Sharepoint Files with Different Field Counts, but Same Field Names
Hello everyone,
I am currently importing files from SharePoint that are sent to me via email on a weekly basis.
Each file may have a different number of fields each time it is sent.
I notices that Dataiku is not appending on the name each time and simply creating null values on the fields that arent visible on each dataset.
Instead it pushes values to the left to fill columns in.
example:
data1.csv
name,lastname,money,activity
jj,mounts,1000,100
data2.csv
name,lastname,activity
jj,mounts,100
sharepoint dataset built in dataiku
name lastname money activity
jj mounts 1000 100
jj mounts 100
the above result would be wrong and its what Dataiku is doing.

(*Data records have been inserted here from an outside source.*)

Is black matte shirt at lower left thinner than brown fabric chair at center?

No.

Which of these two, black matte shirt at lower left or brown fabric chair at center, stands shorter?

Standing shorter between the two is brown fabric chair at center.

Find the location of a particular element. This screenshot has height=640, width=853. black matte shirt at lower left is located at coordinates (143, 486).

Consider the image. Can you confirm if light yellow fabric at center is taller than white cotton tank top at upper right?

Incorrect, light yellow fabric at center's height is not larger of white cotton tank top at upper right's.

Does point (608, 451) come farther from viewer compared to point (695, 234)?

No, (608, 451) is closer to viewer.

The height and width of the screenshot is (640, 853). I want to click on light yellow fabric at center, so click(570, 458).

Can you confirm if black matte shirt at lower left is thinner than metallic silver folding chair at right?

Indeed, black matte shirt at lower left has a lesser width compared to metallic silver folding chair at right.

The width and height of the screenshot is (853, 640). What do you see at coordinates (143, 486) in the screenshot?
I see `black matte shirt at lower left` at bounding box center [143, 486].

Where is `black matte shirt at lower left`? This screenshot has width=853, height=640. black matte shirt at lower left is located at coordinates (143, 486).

It should have filled money with a blank and activity with 100
How can i fix this error?
Answers
-
Turribeach Dataiku DSS Core Designer, Neuron, Dataiku DSS Adv Designer, Registered, Neuron 2023 Posts: 2,000 Neuron
How exactly are you loading these files? Describe your flow.
-
I built a flow that creates a dataset from the Sharepoint plug in, then i use R to pull the data from that dataset to make transformations and join to other datasets.

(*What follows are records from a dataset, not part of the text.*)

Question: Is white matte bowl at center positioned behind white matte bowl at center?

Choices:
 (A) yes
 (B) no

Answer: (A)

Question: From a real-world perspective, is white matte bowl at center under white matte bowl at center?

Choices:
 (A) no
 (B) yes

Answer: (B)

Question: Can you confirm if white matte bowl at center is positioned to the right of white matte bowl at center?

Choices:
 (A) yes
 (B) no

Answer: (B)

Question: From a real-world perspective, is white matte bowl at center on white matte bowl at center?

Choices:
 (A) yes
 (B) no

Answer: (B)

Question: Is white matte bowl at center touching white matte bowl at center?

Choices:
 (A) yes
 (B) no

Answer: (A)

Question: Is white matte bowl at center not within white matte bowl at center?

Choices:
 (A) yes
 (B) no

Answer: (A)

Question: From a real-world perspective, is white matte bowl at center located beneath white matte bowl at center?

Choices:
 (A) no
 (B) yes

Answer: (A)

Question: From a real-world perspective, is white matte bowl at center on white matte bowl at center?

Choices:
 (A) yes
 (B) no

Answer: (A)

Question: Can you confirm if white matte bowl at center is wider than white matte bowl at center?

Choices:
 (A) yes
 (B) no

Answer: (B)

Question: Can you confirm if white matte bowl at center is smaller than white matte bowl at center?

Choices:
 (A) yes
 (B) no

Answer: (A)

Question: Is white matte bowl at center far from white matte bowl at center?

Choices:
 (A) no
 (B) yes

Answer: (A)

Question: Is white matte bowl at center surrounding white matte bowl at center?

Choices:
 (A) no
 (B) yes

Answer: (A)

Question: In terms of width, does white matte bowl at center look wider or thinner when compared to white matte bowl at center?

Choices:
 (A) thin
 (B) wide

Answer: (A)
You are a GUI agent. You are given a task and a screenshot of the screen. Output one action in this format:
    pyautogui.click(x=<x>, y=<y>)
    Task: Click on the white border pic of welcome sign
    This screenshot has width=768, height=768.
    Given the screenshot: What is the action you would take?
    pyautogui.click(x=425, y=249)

The issue is at the very beginning when Dataiku pulls in the data from Sharepoint though.
-
Turribeach Dataiku DSS Core Designer, Neuron, Dataiku DSS Adv Designer, Registered, Neuron 2023 Posts: 2,000 Neuron
It's still not clear to me how your flow works. Do you have 1 dataset per file? Are you re-using the same dataset for all files? If so that's the problem. Datasets have a defined schema. You can't just change files behind it without updating the schema. This might be a case for a Python recipe where you can handle different schemas programatically.
-
I am reusing the same dataset for all files.
I thought the process would give me an option to append the files based on the field names which in context is a very simple ask.
Do you have any documentation on the Python solution, i would love to entertain that option.
Thanks!
-
Turribeach Dataiku DSS Core Designer, Neuron, Dataiku DSS Adv Designer, Registered, Neuron 2023 Posts: 2,000 Neuron
This wil guide on how to do a Python recipe:
https://doc.dataiku.com/dss/latest/code_recipes/python.html#python-recipes
And this on how to merge the files with different structure:
-
thank you very much, i will look into this!